## TASK TO CARRY OUT
Using the records that follow, work out how many lines hold the string "телевизора" and provide that number only.

## STORED DATA
########################################

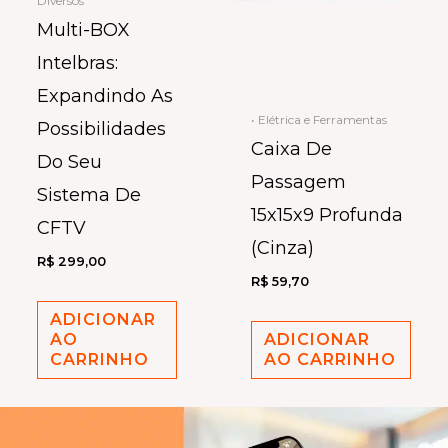
Diversos
Multi-BOX
Intelbras:
Expandindo As
• Elétrica e Ferramentas
Possibilidades
Caixa De
Do Seu
Passagem
Sistema De
15x15x9 Profunda
CFTV
(Cinza)
R$
299,00
R$
59,70
ADICIONAR
AO
ADICIONAR
CARRINHO
AO CARRINHO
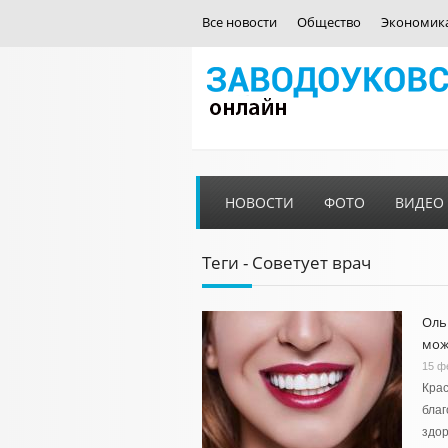
Все новости
Общество
Экономик
НОВОСТИ
ФОТО
ВИДЕО
Теги - Советует врач
Оль
мо
15 ф
Крас
благ
здор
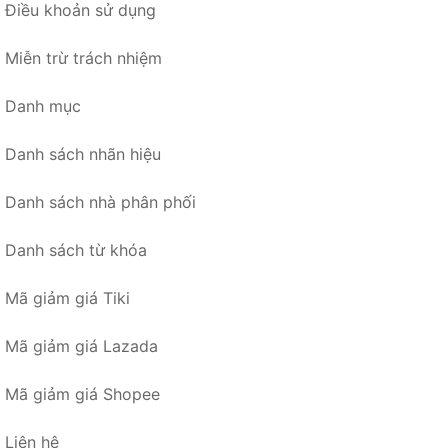
Điều khoản sử dụng
Miễn trừ trách nhiệm
Danh mục
Danh sách nhãn hiệu
Danh sách nhà phân phối
Danh sách từ khóa
Mã giảm giá Tiki
Mã giảm giá Lazada
Mã giảm giá Shopee
Liên hệ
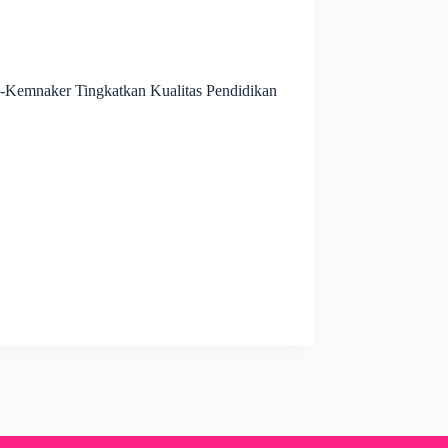
k-Kemnaker Tingkatkan Kualitas Pendidikan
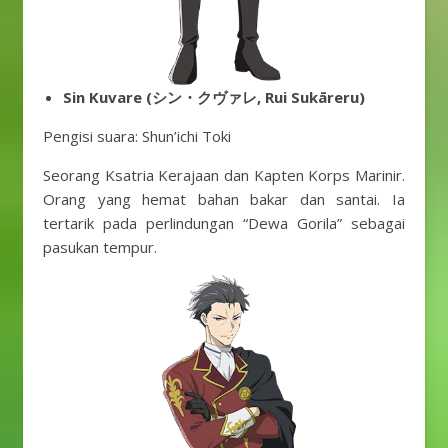
Sin Kuvare (シン・クヴァレ, Rui Sukāreru)
Pengisi suara: Shun’ichi Toki
Seorang Ksatria Kerajaan dan Kapten Korps Marinir.
Orang yang hemat bahan bakar dan santai. Ia
tertarik pada perlindungan “Dewa Gorila” sebagai
pasukan tempur.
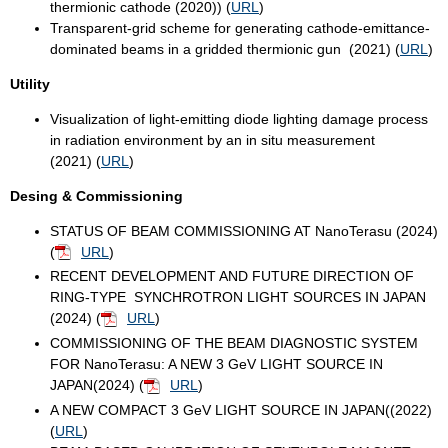
thermionic cathode (2020)) (
URL
)
Transparent-grid scheme for generating cathode-emittance-
dominated beams in a gridded thermionic gun (2021) (
URL
)
Utility
Visualization of light-emitting diode lighting damage process
in radiation environment by an in situ measurement
(2021) (
URL
)
Desing & Commissioning
STATUS OF BEAM COMMISSIONING AT NanoTerasu (2024)
(
URL
)
RECENT DEVELOPMENT AND FUTURE DIRECTION OF
RING-TYPE SYNCHROTRON LIGHT SOURCES IN JAPAN
(2024) (
URL
)
COMMISSIONING OF THE BEAM DIAGNOSTIC SYSTEM
FOR NanoTerasu: A NEW 3 GeV LIGHT SOURCE IN
JAPAN(2024) (
URL
)
A NEW COMPACT 3 GeV LIGHT SOURCE IN JAPAN((2022)
(
URL
)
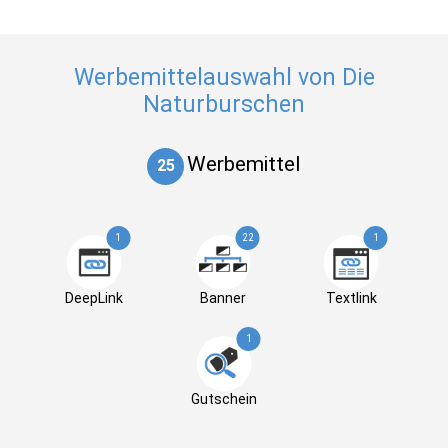
Werbemittelauswahl von Die
Naturburschen
Werbemittel
25
1
22
1
DeepLink
Banner
Textlink
1
Gutschein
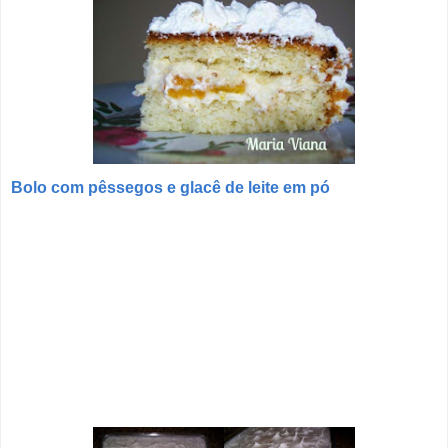
Bolo com pêssegos e glacê de leite em pó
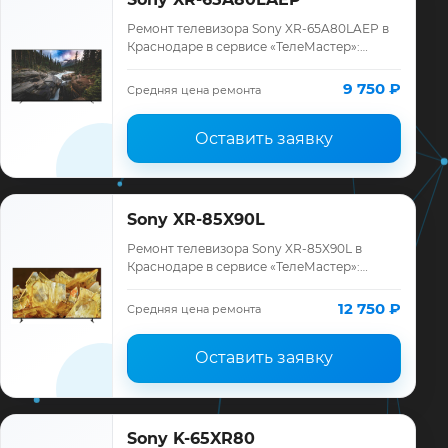
Ремонт телевизора Sony XR-65A80LAEP в
Краснодаре в сервисе «ТелеМастер»:
диагностика модели Sony, смета до
ремонта, запчасти и гарантия до 12
9 750 ₽
Средняя цена ремонта
месяцев.
Оставить заявку
Sony XR-85X90L
Ремонт телевизора Sony XR-85X90L в
Краснодаре в сервисе «ТелеМастер»:
диагностика модели Sony, смета до
ремонта, запчасти и гарантия до 12
12 750 ₽
Средняя цена ремонта
месяцев.
Оставить заявку
Sony K-65XR80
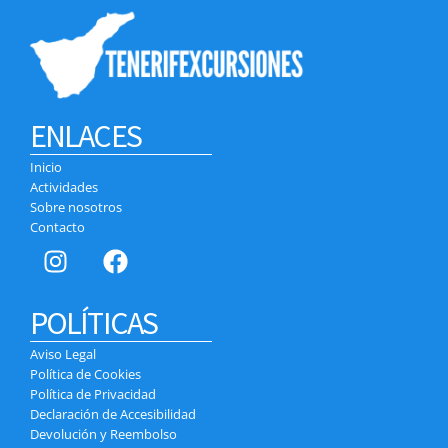
ENLACES
Inicio
Actividades
Sobre nosotros
Contacto
POLÍTICAS
Aviso Legal
Política de Cookies
Política de Privacidad
Declaración de Accesibilidad
Devolución y Reembolso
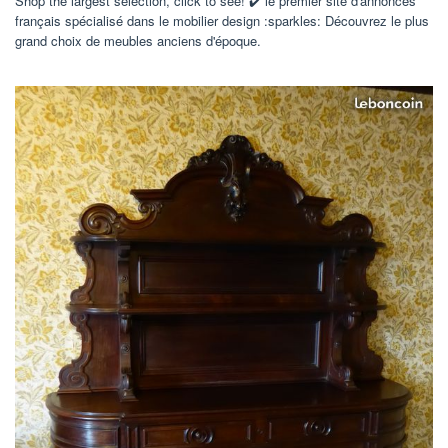
Shop the largest selection, click to see! ✔️ le premier site d'annonces
français spécialisé dans le mobilier design :sparkles: Découvrez le plus
grand choix de meubles anciens d'époque.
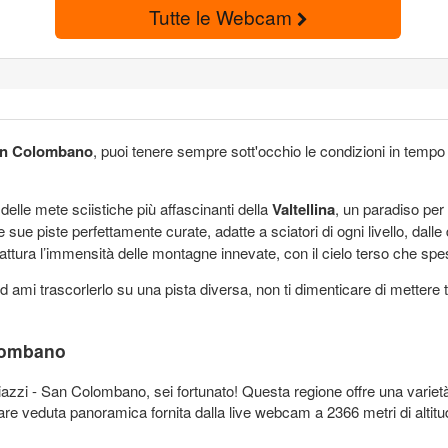
Tutte le Webcam
n Colombano
, puoi tenere sempre sott'occhio le condizioni in tempo
delle mete sciistiche più affascinanti della
Valtellina
, un paradiso per 
e sue piste perfettamente curate, adatte a sciatori di ogni livello, dalle 
ra l’immensità delle montagne innevate, con il cielo terso che spesso 
mi trascorlerlo su una pista diversa, non ti dimenticare di mettere tra
olombano
azzi - San Colombano, sei fortunato! Questa regione offre una varietà d
 veduta panoramica fornita dalla live webcam a 2366 metri di altitudine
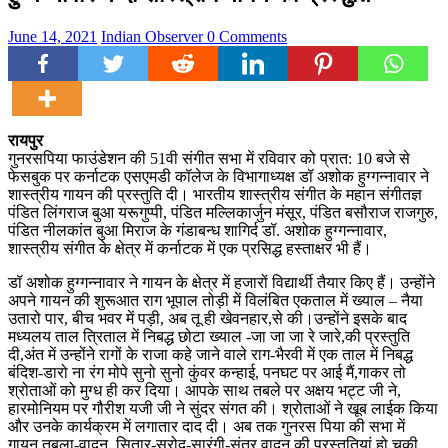
June 14, 2021
Indian Observer
0 Comments
रायपुर
गुनरसपिया फाउंडेशन की 51वी संगीत सभा में रविवार को प्रात: 10 बजे से
फेसबुक पर कर्नाटक एसएमडी कॉलेज के विभागाध्यक्ष डॉ अशोक हुग्गन्नावार ने
शास्त्रीय गायन की प्रस्तुति दी। भारतीय शास्त्रीय संगीत के महान संगीतज्ञ
पंडित लिंगराज बुआ यरूगुप्पी, पंडित मल्लिकार्जुन मंसूर, पंडित बसौराज राजगुरु,
पंडित नीलकांत बुआ मिराज के गंडाबन्ध शागिर्द डॉ. अशोक हुग्गन्नावार,
शास्त्रीय संगीत के क्षेत्र में कर्नाटक में एक प्रसिद्ध हस्ताक्षर भी हैं।
डॉ अशोक हुग्गन्नावार ने गायन के क्षेत्र में हजारों विद्यार्थी तैयार किए हैं। उन्होंने
अपने गायन की शुरूआत राग भूपाल तोड़ी में विलंबित एकताल में ख्याल – नैया
उतारो पार, बीच भवर में पड़ी, अब तू ही खेवनहार,से की।उन्होंने इसके बाद
मध्यलय ताल त्रिताल में निबद्ध छोटा ख्याल -जा जा जा रे जारे,की प्रस्तुति
दी,अंत में उन्होंने रागों के राजा कहे जाने वाले राग-भैरवी में एक ताल में निबद्ध
बंदिश-डारो ना रंग मोपे सुनो सुनो कुंवर कन्हाई, पनघट पर आई मैं,गाकर तो
श्रोताओं को मुग्ध ही कर दिया। आपके साथ तबले पर अक्षय भट्ट जी ने,
हारमोनियम पर गौरीश यजी जी ने सुंदर संगत की। श्रोताओं ने खूब लाईक किया
और उनके कार्यक्रम में लगातार दाद दी। अब तक गुनरस पिया की सभा में
गायन,तबला-वादन, सितार-सरोद-सारंगी-संतूर वादन की प्रस्तुतियां हो चुकी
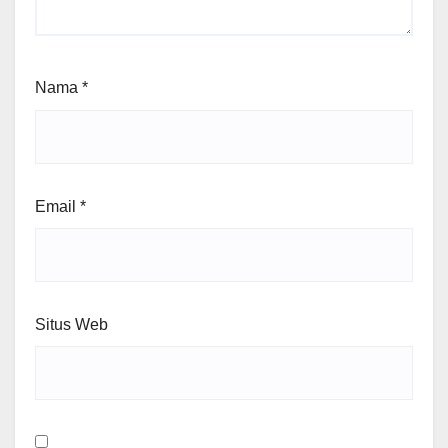
Nama
*
Email
*
Situs Web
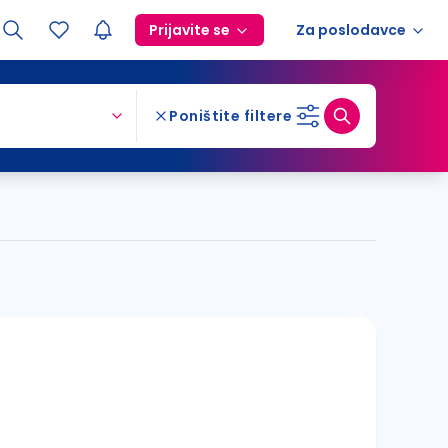
Prijavite se
Za poslodavce
Poništite filtere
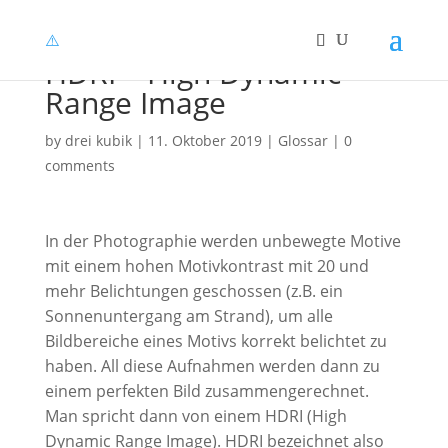
HDRI – High Dynamic
Range Image
by
drei kubik
|
11. Oktober 2019
|
Glossar
|
0
comments
In der Photographie werden unbewegte Motive
mit einem hohen Motivkontrast mit 20 und
mehr Belichtungen geschossen (z.B. ein
Sonnenuntergang am Strand), um alle
Bildbereiche eines Motivs korrekt belichtet zu
haben. All diese Aufnahmen werden dann zu
einem perfekten Bild zusammengerechnet.
Man spricht dann von einem HDRI (High
Dynamic Range Image). HDRI bezeichnet also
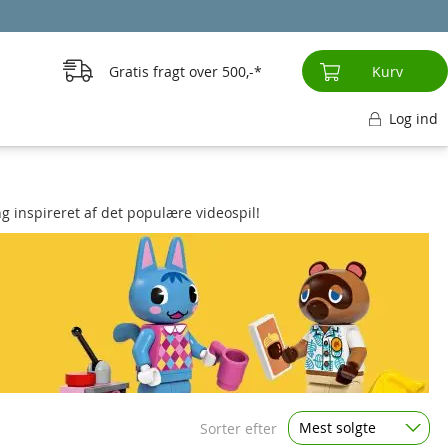
Gratis fragt over
500,-
Kurv
Log ind
inspireret af det populære videospil!
Mest solgte
Sorter efter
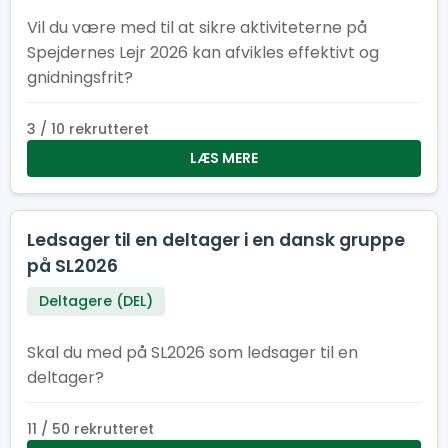
Vil du være med til at sikre aktiviteterne på
Spejdernes Lejr 2026 kan afvikles effektivt og
gnidningsfrit?
3 / 10 rekrutteret
LÆS MERE
Ledsager til en deltager i en dansk gruppe
på SL2026
Deltagere (DEL)
Skal du med på SL2026 som ledsager til en
deltager?
11 / 50 rekrutteret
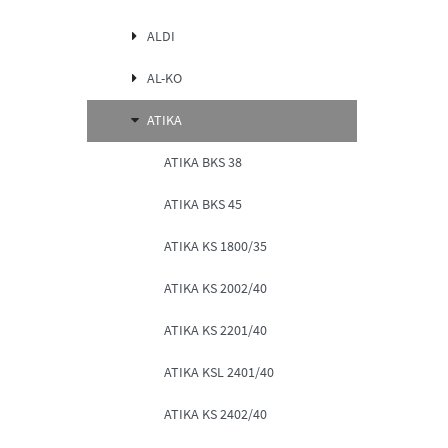
ALDI
AL-KO
ATIKA
ATIKA BKS 38
ATIKA BKS 45
ATIKA KS 1800/35
ATIKA KS 2002/40
ATIKA KS 2201/40
ATIKA KSL 2401/40
ATIKA KS 2402/40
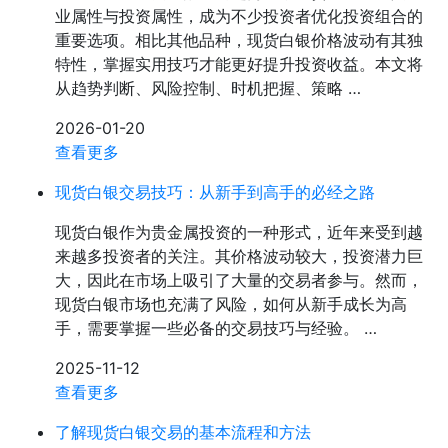
业属性与投资属性，成为不少投资者优化投资组合的
重要选项。相比其他品种，现货白银价格波动有其独
特性，掌握实用技巧才能更好提升投资收益。本文将
从趋势判断、风险控制、时机把握、策略 …
2026-01-20
查看更多
现货白银交易技巧：从新手到高手的必经之路
现货白银作为贵金属投资的一种形式，近年来受到越
来越多投资者的关注。其价格波动较大，投资潜力巨
大，因此在市场上吸引了大量的交易者参与。然而，
现货白银市场也充满了风险，如何从新手成长为高
手，需要掌握一些必备的交易技巧与经验。 …
2025-11-12
查看更多
了解现货白银交易的基本流程和方法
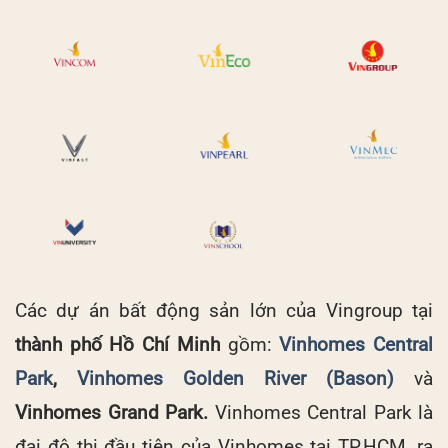
Các dự án bất động sản lớn của Vingroup tại
thành phố Hồ Chí Minh
gồm:
Vinhomes Central
Park
,
Vinhomes Golden River (Bason)
và
Vinhomes Grand Park.
Vinhomes Central Park là
đại đô thị đầu tiên của Vinhomes tại TP.HCM, ra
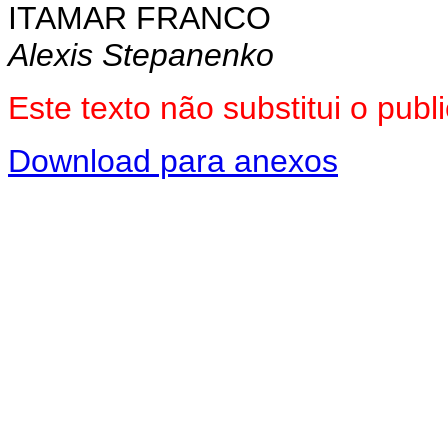
ITAMAR FRANCO
Alexis Stepanenko
Este texto não substitui o pu
Download para anexos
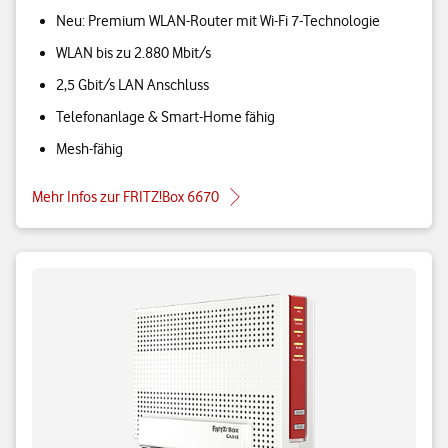
Neu: Premium WLAN-Router mit Wi-Fi 7-Technologie
WLAN bis zu 2.880 Mbit/s
2,5 Gbit/s LAN Anschluss
Telefonanlage & Smart-Home fähig
Mesh-fähig
Mehr Infos zur FRITZ!Box 6670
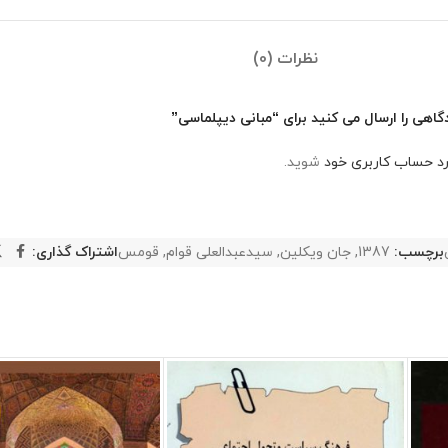
نظرات (0)
گاهی را ارسال می کنید برای “مبانی دیپلماسی”
رد حساب کاربری خود
شوید.
برچسب:
1387
,
جان ویکلین
,
سیدعبدالعلی قوام
,
قومس
اشتراک گذاری:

########################################

## TASK SOLUTION
2